Each line holding the word "украинского" must appear in the answer, copied from the entries.

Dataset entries
++++

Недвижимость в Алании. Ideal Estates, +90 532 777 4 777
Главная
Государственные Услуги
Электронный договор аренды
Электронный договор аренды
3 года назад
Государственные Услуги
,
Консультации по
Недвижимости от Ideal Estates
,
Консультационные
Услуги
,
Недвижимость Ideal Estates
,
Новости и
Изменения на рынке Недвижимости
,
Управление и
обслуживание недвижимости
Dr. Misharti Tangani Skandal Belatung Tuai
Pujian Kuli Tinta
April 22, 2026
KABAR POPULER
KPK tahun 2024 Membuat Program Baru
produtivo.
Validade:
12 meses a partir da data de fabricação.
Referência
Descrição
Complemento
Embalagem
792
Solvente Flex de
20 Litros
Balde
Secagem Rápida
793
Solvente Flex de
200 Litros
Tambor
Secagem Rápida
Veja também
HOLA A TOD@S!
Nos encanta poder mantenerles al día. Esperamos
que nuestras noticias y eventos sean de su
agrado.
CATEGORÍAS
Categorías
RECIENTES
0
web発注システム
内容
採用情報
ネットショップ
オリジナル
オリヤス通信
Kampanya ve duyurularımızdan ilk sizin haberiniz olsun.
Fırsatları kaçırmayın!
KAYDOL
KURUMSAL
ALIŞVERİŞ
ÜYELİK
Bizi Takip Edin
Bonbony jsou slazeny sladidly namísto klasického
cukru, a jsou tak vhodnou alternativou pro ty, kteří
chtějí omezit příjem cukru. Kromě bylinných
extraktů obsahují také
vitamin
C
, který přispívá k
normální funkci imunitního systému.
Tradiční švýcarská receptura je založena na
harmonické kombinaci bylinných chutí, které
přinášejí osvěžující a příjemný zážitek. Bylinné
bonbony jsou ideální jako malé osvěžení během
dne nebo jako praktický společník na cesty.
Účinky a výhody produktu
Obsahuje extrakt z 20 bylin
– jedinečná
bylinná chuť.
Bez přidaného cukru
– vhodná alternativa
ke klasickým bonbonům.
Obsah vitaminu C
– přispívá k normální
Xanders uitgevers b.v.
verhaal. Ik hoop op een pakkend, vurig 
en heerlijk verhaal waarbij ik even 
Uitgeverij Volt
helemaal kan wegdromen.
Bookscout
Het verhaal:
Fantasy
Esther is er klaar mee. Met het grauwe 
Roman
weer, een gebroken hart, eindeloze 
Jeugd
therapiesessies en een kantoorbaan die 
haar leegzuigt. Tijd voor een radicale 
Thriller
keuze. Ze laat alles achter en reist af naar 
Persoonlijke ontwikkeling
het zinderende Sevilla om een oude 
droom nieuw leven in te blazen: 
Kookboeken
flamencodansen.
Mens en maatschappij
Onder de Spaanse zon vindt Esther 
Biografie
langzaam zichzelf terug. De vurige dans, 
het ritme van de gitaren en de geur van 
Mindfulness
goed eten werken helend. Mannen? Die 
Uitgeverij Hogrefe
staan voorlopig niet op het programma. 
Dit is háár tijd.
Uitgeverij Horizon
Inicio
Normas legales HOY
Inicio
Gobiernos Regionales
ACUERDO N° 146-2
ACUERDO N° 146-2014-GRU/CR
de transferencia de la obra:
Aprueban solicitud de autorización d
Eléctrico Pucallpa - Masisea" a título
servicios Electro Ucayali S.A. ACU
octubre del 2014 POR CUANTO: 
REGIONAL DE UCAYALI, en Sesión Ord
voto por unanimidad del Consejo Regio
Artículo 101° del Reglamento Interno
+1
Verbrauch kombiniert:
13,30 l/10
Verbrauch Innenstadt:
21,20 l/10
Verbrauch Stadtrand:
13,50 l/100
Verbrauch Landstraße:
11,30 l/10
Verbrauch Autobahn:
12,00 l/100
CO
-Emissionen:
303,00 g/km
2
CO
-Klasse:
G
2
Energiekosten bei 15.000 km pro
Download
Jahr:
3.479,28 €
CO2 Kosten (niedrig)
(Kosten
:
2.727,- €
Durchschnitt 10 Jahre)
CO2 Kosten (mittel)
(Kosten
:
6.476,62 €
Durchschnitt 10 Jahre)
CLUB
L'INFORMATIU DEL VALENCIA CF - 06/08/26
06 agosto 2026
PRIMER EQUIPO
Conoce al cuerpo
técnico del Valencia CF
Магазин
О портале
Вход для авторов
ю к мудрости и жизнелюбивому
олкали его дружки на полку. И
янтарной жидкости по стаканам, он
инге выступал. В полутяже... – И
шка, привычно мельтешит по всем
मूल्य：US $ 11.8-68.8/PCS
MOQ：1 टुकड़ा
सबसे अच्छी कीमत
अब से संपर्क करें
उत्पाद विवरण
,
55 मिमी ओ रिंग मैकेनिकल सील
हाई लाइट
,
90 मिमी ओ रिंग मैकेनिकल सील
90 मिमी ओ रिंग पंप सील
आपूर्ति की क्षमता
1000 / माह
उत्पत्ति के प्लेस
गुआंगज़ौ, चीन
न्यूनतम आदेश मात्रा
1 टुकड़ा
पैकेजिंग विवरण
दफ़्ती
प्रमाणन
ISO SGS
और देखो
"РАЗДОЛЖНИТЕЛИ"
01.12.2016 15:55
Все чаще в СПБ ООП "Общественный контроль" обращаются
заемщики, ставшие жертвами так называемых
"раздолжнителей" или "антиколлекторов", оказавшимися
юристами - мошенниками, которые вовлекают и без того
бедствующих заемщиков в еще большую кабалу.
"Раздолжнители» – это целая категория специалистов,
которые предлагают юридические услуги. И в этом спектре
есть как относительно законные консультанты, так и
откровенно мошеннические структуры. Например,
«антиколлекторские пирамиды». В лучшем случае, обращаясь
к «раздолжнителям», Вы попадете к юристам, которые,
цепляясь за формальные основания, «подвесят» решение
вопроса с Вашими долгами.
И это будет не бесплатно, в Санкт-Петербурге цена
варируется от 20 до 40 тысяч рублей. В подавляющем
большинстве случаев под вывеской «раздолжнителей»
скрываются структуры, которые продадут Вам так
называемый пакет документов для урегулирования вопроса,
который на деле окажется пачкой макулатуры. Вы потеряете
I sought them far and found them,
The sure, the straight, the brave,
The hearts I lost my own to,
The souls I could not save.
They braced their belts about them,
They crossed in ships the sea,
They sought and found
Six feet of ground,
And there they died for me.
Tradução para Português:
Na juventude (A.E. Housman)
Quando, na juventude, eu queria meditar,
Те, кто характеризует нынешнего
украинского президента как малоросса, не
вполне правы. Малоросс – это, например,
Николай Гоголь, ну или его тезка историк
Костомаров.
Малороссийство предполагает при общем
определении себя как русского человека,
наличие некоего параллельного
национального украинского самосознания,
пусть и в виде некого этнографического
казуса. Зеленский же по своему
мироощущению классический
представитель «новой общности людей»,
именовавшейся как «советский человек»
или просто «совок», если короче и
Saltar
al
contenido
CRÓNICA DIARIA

++++

SOLUTION FOR THIS PROBLEM →
украинского президента как малоросса, не
национального украинского самосознания,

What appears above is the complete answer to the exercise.